Ausgewählter Textauszug:
= = = = = = =
Ich will hier nicht berechtigte Kritik an Einzelfällen ausschließen, dazu nur kurz und im Klartext: Wer eine/n Autonome/n persönlich angreift oder ihr/ihm auch nur mit der Gewaltinstitution Polizei droht, ist zuerst und vor allem ganz offensichtlich eines nicht: gewaltfrei! (Schon mal drüber nachgedacht?) Es gibt nämlich noch andere: bürgerliche DemokratInnen etwa oder auch Zivilbullen. Jim betont, nicht jede/r mit Haßkappe sei Autonome/r, aber jede/r ohne Haßkappe ist wohl Gewaltfreie/r oder? Ihr bestätigt doch die falsche Zuschreibung, wenn ihr uns für jede/n verantwortlich macht, der euch gewaltsam behindert, anstatt daß ihr ihnen jede Gewaltfreiheit absprecht!
= = = = = = =
Bereitgestelltes Material:
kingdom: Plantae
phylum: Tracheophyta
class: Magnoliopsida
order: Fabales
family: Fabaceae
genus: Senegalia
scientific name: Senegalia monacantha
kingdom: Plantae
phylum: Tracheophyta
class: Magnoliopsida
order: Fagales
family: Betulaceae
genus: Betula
= = = = = = =
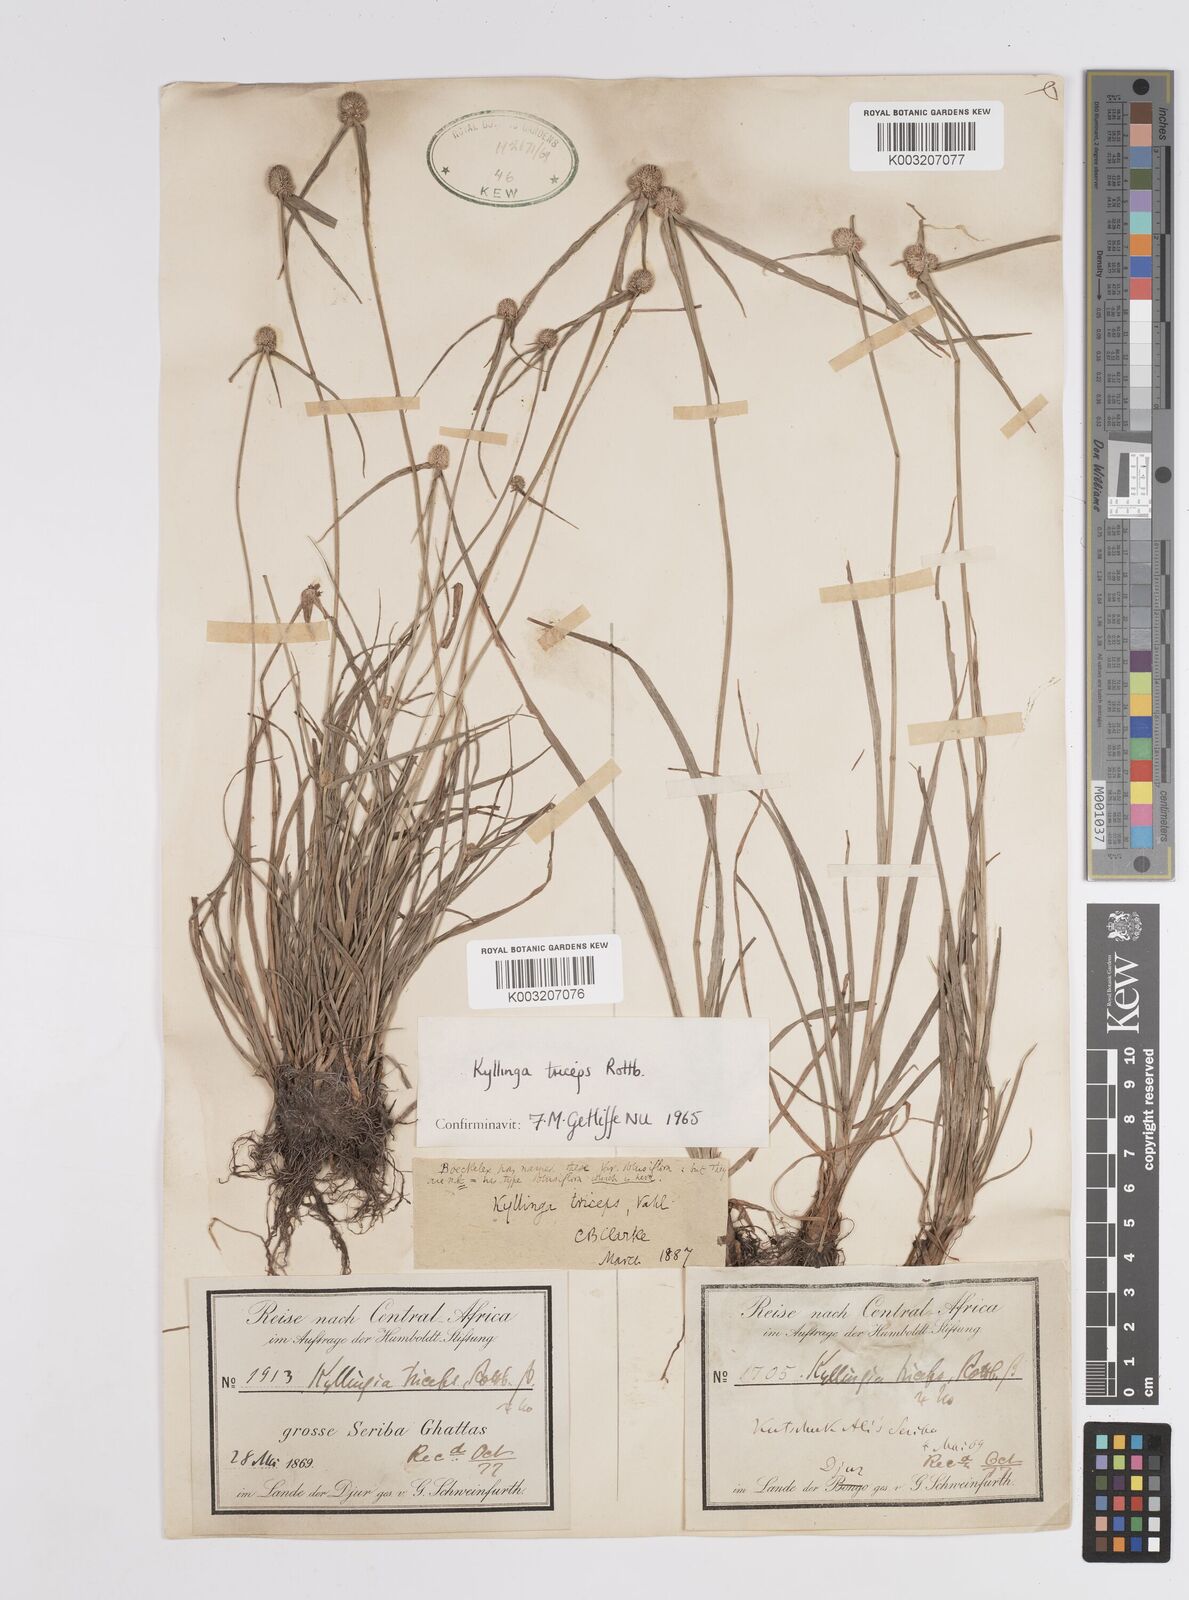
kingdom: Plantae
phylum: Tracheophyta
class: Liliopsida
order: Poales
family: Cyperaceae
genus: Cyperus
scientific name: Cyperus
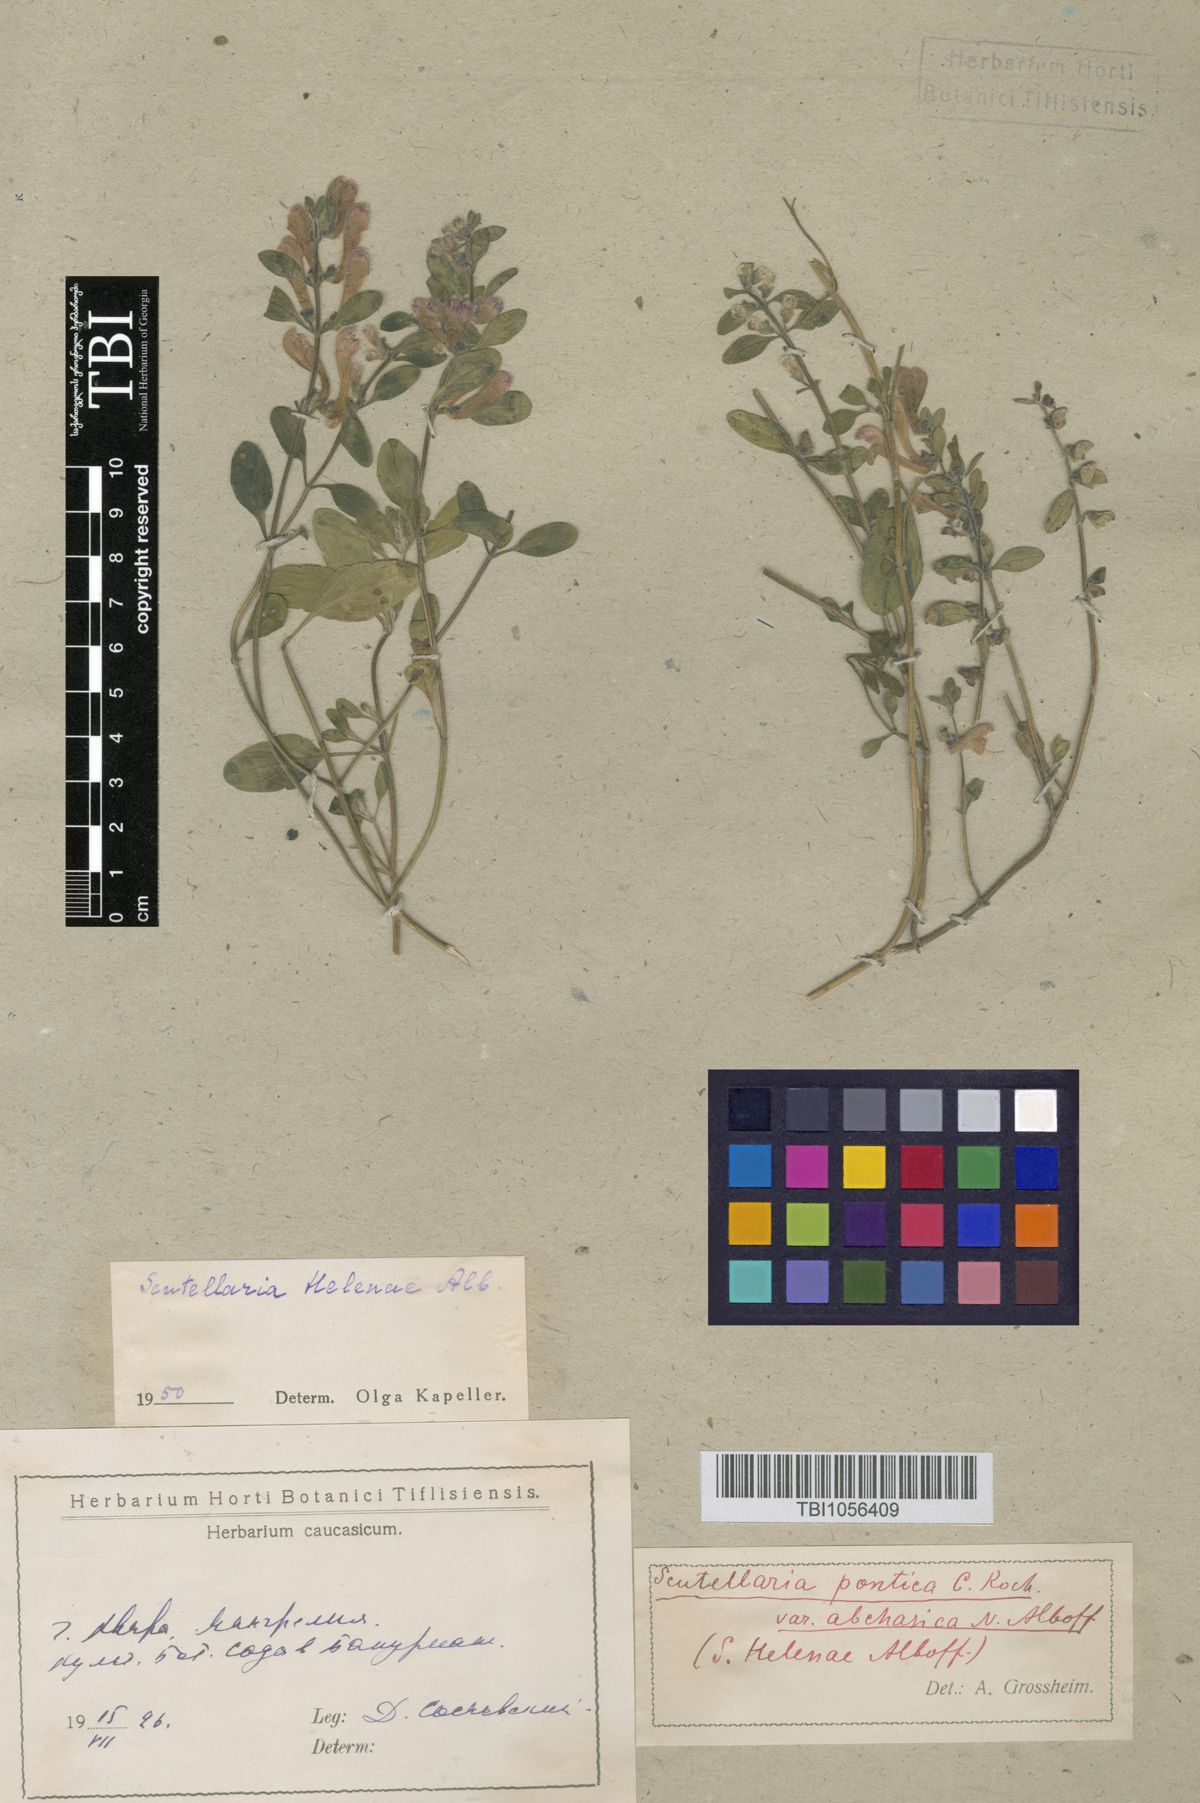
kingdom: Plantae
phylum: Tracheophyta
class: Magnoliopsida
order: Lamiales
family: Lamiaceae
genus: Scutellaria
= = = = = = =
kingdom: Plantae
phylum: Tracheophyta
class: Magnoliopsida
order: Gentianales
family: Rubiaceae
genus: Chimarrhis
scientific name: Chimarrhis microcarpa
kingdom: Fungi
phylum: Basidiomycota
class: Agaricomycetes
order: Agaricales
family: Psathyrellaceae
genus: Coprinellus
= = = = = = =
Aufgabenbeschreibung:
Beantworten Sie zum Auszug über Autonome und Gewaltfreiheit folgende Fragen:
1. Mit welcher Institution darf man einer/einem Autonomen laut Text nicht einmal drohen, um als gewaltfrei zu gelten?
2. Welche beiden Gruppen nennt der Text als „andere“?
3. Was betont Jim?

Antwort folgt:
1. Es ist die Gewaltinstitution Polizei.
2. Genannt werden bürgerliche DemokratInnen und Zivilbullen.
3. Jim betont, nicht jede/r mit Haßkappe sei Autonome/r.